## DATASET ENTRIES
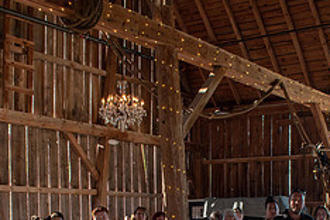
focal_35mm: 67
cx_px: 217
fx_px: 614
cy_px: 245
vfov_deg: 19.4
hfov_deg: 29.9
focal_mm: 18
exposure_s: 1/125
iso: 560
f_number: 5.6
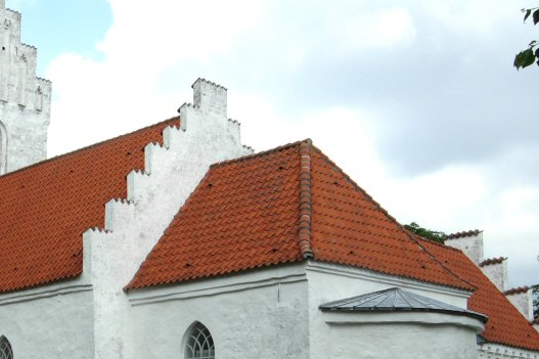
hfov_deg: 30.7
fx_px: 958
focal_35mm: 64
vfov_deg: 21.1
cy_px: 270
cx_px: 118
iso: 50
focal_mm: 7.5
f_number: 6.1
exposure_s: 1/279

...

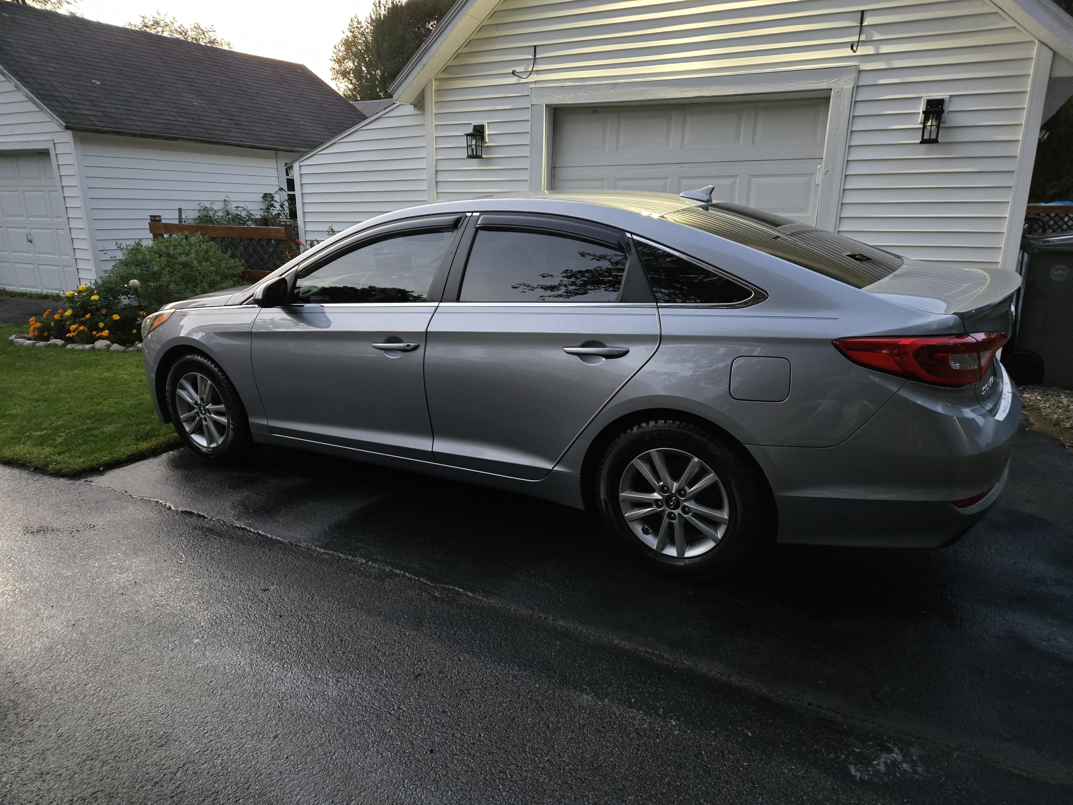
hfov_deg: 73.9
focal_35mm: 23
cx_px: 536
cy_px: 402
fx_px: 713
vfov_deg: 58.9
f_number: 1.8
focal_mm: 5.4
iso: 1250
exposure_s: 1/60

## EXERCISE PROMPT
Please reproduce exactly the lines in the listing above from the one containing "vfov_deg: 21.1" through the one containing "exposure_s: 1/279", both included, and nothing more.

## OUTPUT OF THE TASK
vfov_deg: 21.1
cy_px: 270
cx_px: 118
iso: 50
focal_mm: 7.5
f_number: 6.1
exposure_s: 1/279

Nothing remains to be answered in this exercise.